Hacker News new | ask | show | jobs
by munificent 190 days ago
It looks like, overall, this design gets the parser about twice as fast as a simple one that creates tree-like ASTs.

That's not nothing. But a parser is rarely the most time-intensive part of a production compiler. And the parser does get iterated on a lot in languages that are evolving and adding new syntax.

Given that, I'd be inclined to take the performance hit and stick with a simpler AST representation if that yields a more hackable, maintainable compiler front end.

3 comments

That's a good caution. However, traversing a flat AST (iterating a "struct of arrays" rather than a pointer-based tree) is also going to be faster. So the next steps of the compiler, say type checking and code emitting, will also be faster. But how much, or whether it's worth it even then, I'm not sure.
True, but that does also depend on where you store semantic information. Zipping past a nicely packed AST won't buy you much if for every node you have to look up its type or other semantic information somewhere else in memory through some slow process.
Another small trick is to use a "reversed" bump allocator, that starts handing out the memory from the end with the larger addresses. Since AST structures are almost always created bottom-up, children before the parents, the root node at the very end on the return from parseProgram/parseModule/etc. function, you will end up with the AST that has most its pointers pointing forward.
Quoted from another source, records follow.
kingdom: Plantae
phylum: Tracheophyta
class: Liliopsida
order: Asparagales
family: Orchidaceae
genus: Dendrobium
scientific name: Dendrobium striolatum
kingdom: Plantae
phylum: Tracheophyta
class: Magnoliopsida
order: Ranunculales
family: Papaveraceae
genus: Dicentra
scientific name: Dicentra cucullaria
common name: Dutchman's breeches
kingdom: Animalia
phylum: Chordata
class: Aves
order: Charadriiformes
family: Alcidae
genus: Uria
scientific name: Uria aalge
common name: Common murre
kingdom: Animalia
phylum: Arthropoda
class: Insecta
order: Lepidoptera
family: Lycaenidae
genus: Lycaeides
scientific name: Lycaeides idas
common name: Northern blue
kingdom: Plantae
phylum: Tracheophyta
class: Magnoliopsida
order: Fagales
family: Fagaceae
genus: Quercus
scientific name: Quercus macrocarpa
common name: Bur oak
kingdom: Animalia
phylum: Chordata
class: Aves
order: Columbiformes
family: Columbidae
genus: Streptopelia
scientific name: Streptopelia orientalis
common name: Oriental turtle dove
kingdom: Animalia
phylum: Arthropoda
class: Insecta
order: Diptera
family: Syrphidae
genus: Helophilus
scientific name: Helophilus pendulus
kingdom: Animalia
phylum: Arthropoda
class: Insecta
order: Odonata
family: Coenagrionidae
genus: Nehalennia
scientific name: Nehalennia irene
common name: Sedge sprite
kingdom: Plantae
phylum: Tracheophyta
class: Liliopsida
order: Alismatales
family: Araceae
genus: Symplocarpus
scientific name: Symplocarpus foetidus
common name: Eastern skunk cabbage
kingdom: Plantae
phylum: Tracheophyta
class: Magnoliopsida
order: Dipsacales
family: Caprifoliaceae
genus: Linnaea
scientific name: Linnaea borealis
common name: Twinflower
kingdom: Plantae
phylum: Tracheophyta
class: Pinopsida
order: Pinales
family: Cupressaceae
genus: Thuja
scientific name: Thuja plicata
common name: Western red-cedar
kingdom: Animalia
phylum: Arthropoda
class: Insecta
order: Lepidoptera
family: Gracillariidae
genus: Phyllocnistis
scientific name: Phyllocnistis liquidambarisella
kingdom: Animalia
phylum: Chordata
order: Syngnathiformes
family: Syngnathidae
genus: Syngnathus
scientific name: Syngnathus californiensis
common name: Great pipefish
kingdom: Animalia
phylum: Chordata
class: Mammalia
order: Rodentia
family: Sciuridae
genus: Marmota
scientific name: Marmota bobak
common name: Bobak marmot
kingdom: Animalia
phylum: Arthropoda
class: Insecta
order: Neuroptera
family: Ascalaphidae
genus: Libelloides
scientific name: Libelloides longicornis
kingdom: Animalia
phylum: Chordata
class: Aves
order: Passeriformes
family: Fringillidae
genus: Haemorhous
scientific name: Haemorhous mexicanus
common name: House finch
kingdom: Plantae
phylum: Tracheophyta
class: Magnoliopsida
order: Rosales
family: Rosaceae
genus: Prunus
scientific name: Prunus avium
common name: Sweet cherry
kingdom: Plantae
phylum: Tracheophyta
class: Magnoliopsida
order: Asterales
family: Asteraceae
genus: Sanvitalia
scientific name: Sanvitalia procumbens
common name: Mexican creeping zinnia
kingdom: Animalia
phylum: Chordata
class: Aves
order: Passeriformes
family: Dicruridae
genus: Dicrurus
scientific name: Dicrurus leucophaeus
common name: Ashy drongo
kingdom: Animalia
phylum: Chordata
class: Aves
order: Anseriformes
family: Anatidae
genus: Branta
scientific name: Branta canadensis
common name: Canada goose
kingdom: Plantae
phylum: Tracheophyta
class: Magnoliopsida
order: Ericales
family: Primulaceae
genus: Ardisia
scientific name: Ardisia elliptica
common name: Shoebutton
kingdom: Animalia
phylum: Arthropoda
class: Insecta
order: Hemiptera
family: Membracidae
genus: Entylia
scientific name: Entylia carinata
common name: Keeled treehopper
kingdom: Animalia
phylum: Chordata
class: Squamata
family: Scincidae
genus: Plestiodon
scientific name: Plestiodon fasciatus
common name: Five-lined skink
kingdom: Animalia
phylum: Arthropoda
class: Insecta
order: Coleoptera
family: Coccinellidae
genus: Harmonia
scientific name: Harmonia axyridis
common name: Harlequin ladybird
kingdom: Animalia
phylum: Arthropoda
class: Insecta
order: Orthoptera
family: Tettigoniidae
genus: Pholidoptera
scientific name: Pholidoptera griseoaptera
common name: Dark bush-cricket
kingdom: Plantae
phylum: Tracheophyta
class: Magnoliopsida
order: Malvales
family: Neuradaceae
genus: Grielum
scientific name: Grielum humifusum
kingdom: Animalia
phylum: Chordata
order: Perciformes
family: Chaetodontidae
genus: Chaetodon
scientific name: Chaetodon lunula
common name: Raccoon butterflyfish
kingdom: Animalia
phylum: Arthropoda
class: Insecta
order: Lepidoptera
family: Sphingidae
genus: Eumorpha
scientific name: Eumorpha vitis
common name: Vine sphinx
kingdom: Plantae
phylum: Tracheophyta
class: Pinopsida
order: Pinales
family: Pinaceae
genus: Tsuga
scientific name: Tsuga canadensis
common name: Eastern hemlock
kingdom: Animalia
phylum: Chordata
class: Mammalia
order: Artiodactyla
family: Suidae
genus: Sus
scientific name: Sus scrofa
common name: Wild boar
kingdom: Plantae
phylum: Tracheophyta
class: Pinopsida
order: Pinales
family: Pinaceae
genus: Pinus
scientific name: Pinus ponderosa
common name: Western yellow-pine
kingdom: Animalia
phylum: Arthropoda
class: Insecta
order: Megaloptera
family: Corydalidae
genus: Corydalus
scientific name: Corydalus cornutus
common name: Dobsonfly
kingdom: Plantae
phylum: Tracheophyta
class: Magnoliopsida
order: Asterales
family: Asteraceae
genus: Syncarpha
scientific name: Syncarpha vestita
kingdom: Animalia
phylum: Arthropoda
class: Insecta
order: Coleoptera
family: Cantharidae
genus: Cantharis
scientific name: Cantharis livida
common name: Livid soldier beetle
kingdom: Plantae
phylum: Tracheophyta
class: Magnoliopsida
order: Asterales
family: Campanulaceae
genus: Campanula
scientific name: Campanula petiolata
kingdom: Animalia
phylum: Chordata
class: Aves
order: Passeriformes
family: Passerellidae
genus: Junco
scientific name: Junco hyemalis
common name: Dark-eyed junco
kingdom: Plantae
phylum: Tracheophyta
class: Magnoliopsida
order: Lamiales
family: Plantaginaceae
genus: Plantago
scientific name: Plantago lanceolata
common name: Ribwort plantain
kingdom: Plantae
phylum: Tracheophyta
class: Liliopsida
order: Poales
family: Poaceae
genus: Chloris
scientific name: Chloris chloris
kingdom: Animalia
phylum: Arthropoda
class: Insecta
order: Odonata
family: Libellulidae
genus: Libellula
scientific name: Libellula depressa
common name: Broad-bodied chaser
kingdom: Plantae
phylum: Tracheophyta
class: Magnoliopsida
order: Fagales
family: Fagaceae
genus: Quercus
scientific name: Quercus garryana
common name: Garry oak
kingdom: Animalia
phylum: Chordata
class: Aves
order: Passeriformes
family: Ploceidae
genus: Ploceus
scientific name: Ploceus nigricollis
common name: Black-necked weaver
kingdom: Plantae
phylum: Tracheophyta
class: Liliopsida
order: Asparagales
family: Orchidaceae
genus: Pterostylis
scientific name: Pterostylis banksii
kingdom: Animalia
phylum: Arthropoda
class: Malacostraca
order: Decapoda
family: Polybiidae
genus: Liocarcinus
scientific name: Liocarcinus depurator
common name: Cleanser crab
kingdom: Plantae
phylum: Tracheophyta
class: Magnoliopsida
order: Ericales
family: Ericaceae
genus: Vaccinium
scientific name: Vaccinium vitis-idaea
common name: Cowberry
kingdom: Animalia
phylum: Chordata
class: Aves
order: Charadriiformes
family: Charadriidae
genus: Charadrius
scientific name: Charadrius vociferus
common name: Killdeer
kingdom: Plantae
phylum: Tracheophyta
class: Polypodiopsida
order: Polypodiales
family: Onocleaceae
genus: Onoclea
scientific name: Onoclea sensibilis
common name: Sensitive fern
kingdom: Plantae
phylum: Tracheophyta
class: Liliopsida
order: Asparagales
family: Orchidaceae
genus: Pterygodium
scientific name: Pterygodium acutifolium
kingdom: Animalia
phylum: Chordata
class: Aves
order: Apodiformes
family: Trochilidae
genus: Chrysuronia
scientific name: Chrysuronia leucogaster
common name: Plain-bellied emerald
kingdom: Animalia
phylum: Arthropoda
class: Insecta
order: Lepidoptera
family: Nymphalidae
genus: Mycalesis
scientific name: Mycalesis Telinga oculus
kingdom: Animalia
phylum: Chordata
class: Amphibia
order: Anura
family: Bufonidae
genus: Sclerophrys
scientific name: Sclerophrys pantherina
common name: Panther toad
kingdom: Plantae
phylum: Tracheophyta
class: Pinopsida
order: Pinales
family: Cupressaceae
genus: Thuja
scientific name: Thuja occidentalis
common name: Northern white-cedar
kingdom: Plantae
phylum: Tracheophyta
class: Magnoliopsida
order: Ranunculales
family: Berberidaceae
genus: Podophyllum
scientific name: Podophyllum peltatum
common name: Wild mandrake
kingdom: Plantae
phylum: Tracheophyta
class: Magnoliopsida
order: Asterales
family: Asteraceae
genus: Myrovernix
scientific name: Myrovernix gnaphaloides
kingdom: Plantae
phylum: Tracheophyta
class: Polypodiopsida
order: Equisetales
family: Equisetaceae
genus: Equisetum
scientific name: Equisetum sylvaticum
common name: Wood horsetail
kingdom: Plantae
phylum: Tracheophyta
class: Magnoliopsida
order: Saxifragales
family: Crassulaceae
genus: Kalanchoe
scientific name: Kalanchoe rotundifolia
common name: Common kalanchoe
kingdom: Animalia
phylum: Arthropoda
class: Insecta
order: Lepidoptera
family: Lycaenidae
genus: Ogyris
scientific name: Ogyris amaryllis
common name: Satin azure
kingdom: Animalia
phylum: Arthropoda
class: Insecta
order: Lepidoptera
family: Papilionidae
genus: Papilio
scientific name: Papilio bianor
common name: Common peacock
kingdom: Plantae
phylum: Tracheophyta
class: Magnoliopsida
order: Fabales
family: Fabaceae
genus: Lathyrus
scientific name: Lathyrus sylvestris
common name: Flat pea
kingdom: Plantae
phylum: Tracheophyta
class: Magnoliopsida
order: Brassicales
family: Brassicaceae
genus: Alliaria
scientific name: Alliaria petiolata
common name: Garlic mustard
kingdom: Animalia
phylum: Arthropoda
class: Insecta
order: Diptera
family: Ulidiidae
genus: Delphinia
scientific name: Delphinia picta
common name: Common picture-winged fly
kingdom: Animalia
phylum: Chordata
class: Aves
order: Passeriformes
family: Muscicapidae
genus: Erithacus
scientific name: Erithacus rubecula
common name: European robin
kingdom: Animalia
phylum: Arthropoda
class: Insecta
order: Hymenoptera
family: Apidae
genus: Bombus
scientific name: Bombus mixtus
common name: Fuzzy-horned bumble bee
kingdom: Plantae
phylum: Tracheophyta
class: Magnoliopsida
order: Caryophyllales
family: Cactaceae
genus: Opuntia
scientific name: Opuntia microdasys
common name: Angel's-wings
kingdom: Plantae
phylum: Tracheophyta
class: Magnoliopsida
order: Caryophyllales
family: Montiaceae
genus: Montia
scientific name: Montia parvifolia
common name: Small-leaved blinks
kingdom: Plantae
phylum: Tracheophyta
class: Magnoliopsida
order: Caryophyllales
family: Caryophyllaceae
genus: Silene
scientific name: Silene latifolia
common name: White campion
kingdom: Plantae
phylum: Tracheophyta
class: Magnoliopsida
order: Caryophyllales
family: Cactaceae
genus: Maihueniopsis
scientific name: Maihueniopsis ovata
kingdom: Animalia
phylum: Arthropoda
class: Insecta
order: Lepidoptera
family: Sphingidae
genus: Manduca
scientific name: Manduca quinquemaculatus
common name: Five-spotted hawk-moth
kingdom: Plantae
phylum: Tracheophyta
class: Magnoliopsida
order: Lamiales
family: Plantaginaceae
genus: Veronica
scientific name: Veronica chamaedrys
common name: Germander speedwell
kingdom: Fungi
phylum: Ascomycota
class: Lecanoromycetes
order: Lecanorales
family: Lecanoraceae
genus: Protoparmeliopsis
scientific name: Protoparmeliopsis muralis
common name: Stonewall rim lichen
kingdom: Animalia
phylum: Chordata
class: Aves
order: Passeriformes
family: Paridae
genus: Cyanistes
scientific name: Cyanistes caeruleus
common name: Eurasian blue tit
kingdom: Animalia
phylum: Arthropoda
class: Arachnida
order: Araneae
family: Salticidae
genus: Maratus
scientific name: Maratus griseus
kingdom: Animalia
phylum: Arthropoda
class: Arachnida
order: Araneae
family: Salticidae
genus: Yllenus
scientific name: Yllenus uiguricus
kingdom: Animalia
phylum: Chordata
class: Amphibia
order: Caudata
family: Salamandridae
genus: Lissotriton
This means that during AST walks, you'll be going from lower addresses to the higher ones which I think is actually somewhat faster than the reverse order.
Usually yes, but it's still a neat trick to be aware of. For interpreted scripting languages, parsing can actually be a significant slowdown. Even more so when we start going into text-based network protocols, which also need a parser (is CSS a programming language or a network protocol? :) )
(author here) I agree that it's a lot of complexity, and I acknowledge this in the article: You can get quite far with just a bump allocator.

I didn't go into this at all, but the main benefit of this design is how well it interacts with CPU cache. This has almost no effect on the parser, because you're typically just writing the AST, not reading it. I believe that subsequent stages benefit much more from faster traversal.

(By the way, I am a huge fan of your work. Crafting interpreters was my introduction to programming languages!)